Notebookcheck reports that S-Game CEO and Phantom Blade Zero director Liang has publicly said the studio used no generative AI while building the game. In an April 11 story citing Liang's post on X, the outlet says the team is now in the intense final stage of development ahead of the game's September 9, 2026 launch and is still pushing to finish every part of the project through traditional, artist-led production.

The clearest part of the message is philosophical as much as technical. Notebookcheck says Liang argued that every piece of content in Phantom Blade Zero was created by real artists and that S-Game would not use AI visual technology that could alter the original creative intent of its staff. At a time when more studios are experimenting with generative tools in concepting, iteration, or marketing, that kind of blanket rejection is also a branding statement about what the studio wants the game to represent.

The article includes several examples meant to prove the point. Character models reportedly began with 3D scans of real actors, while Chinese and English voice dubs were recorded with performers and directors rather than synthesized tools.
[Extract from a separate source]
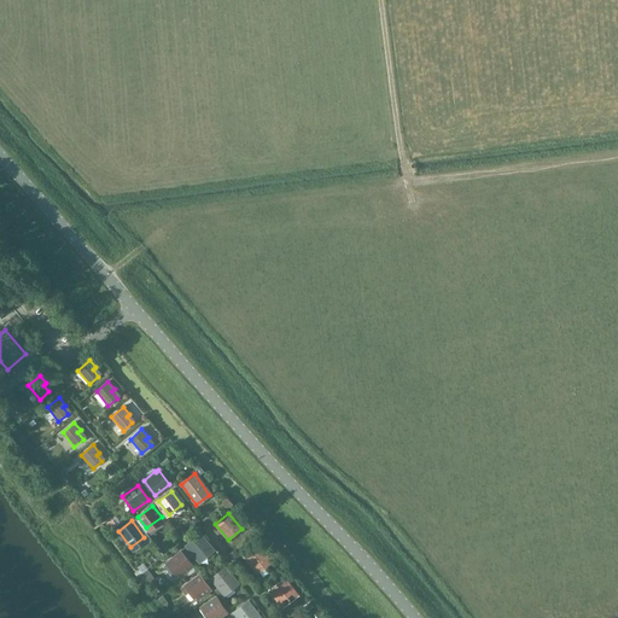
[(199,561),(213,551),(200,535),(186,546),(199,561)]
Liang also described hand-drawn guiding maps made with Chinese brushes and Xuan paper, forged weapon replicas built so animators could study weight and balance, motion capture involving more than twenty martial artists, and location scans across China that helped shape the game's "Kungfupunk" look.
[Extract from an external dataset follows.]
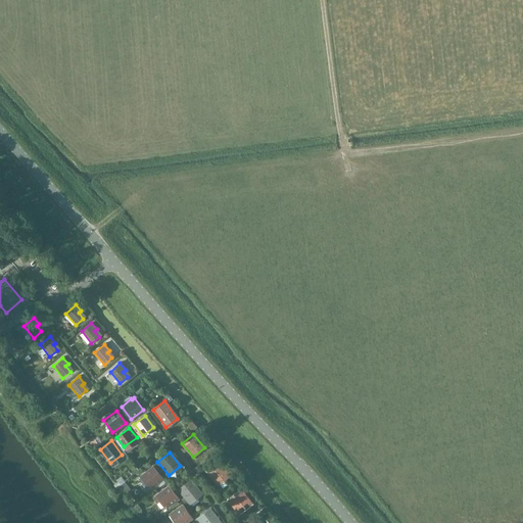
[(218,484),(229,476),(219,462),(207,471),(218,484)]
For players, the announcement does not change the release window, but it does give a clearer picture of how S-Game wants Phantom Blade Zero to be understood before launch. The studio is selling not only an action game, but also a handcrafted identity rooted in performance capture, physical reference work, and traditional art. The next thing to watch is whether the finished game demonstrates that level of craft consistently once full previews and launch reviews begin arriving later this year.

Why the statement matters

  • It positions Phantom Blade Zero against a wider industry trend toward generative production tools.
  • It gives the pre-launch campaign a concrete craft narrative instead of a vague marketing slogan.
  • It raises expectations that the finished game will visibly reflect the human-led process S-Game is describing.